Bianca Schroeder, University of Toronto - July 2010


July 18, 2010


Bianca Schroeder

A Unified Framework for Managing Storage System Reliability

As the loss of data can have devastating consequences for many businesses, one of the most important aspects in designing enterprise storage systems is reliability. Designing and configuring storage systems that minimize the chance of data loss requires a good understanding of how different design or configuration choices and future technological trends affect system reliability.Unfortunately, the details of many key aspects of storage system reliability are not well understood. This includes for example the effect of environmental parameters, such as temperature, the effect of the type of workload and workload intensity, the degree of correlation between different failures or error events, and the reliability characteristics of new media such as solid state drives.

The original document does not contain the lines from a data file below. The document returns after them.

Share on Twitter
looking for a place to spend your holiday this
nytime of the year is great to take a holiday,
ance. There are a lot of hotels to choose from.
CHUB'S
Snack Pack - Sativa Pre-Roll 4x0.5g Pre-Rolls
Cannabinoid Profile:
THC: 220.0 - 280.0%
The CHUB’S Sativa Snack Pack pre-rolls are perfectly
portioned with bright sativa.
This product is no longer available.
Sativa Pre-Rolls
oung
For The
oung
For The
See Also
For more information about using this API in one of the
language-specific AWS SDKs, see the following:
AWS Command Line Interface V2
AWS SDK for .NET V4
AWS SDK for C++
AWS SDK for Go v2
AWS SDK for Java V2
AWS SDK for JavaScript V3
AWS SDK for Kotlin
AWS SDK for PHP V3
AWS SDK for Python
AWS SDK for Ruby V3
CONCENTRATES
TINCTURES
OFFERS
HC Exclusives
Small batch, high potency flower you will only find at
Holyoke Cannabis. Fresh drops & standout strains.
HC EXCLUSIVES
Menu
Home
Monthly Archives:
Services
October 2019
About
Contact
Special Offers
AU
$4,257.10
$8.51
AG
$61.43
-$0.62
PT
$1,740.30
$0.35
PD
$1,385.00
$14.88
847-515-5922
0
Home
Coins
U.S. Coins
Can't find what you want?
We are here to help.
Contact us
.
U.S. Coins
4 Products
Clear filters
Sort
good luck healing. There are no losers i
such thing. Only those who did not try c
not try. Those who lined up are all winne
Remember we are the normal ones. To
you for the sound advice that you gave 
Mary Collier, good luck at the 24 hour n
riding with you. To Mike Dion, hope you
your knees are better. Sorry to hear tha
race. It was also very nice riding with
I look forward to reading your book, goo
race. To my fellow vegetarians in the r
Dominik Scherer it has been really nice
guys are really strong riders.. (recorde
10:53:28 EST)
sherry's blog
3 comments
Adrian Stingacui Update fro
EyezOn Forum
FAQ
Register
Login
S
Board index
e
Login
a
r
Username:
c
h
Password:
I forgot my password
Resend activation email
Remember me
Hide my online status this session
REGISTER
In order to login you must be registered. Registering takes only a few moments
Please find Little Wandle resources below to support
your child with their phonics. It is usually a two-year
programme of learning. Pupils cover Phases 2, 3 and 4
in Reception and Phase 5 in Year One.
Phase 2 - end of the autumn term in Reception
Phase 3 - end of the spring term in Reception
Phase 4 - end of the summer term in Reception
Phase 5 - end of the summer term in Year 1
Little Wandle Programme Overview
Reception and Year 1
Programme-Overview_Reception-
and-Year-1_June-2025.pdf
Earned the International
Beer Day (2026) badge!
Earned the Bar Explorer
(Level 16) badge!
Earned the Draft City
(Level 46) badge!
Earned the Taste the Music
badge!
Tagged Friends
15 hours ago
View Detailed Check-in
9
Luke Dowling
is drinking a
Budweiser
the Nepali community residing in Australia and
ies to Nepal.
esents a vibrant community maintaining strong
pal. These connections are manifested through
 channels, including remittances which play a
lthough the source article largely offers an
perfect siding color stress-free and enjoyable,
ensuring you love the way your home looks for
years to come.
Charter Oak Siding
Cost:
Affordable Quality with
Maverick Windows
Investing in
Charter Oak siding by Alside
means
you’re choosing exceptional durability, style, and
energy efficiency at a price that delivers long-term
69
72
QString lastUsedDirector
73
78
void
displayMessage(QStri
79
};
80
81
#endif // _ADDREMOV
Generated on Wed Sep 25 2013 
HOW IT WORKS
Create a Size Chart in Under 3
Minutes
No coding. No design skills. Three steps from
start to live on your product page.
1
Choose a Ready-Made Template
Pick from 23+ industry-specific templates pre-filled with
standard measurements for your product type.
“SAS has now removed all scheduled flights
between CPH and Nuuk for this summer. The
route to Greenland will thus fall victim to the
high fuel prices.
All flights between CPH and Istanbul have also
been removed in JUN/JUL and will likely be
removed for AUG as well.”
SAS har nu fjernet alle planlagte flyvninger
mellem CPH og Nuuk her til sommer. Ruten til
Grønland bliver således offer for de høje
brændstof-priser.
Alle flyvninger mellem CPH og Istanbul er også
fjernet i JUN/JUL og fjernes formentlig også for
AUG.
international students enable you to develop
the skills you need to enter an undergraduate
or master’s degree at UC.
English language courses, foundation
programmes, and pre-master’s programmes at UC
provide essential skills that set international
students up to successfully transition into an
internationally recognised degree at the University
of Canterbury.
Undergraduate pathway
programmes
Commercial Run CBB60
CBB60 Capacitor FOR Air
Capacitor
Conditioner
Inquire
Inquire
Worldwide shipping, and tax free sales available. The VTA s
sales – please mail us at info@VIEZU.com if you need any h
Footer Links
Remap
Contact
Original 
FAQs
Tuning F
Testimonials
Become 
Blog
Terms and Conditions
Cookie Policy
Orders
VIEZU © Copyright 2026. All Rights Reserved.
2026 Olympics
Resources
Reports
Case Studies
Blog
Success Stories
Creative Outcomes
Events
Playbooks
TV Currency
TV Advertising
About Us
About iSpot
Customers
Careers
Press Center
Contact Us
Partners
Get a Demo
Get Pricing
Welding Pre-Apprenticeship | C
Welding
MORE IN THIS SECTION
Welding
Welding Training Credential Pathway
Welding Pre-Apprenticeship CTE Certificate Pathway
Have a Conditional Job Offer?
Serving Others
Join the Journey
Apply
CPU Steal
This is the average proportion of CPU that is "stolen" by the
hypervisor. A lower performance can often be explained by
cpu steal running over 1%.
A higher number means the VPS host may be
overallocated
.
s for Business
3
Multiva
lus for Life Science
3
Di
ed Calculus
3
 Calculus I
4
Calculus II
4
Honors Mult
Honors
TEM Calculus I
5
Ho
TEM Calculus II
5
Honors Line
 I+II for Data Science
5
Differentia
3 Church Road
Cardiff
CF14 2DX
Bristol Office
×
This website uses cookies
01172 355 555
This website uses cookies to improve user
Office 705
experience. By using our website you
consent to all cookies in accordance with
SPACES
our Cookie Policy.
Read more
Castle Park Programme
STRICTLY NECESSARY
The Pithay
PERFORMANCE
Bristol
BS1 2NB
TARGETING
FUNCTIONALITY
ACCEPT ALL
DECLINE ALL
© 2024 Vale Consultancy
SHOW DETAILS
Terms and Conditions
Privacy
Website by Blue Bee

As a results, much existing work on storage system reliability either ignores many of those factors, or relies on simplistic assumptions that do not reflect the real world.The research work takes a three-pronged approach at overcoming many of the above problems: (1) We plan to collect and analyze field data from production storage systems that will allow us to study those aspects of storage system reliability that are particularly poorly understood; (2) We will use the results of our data analysis to derive more realistic models and simulation environments for evaluating storage reliability; (3) We will use our models to answer some frequently asked questions about storage system reliability and make projections for future challenges in building reliable storage systems.We expect that the tools and the insights derived from our work will be useful to both practitioners involved in configuring and running large-scale storage systems, as well as the designers of next generation storage systems.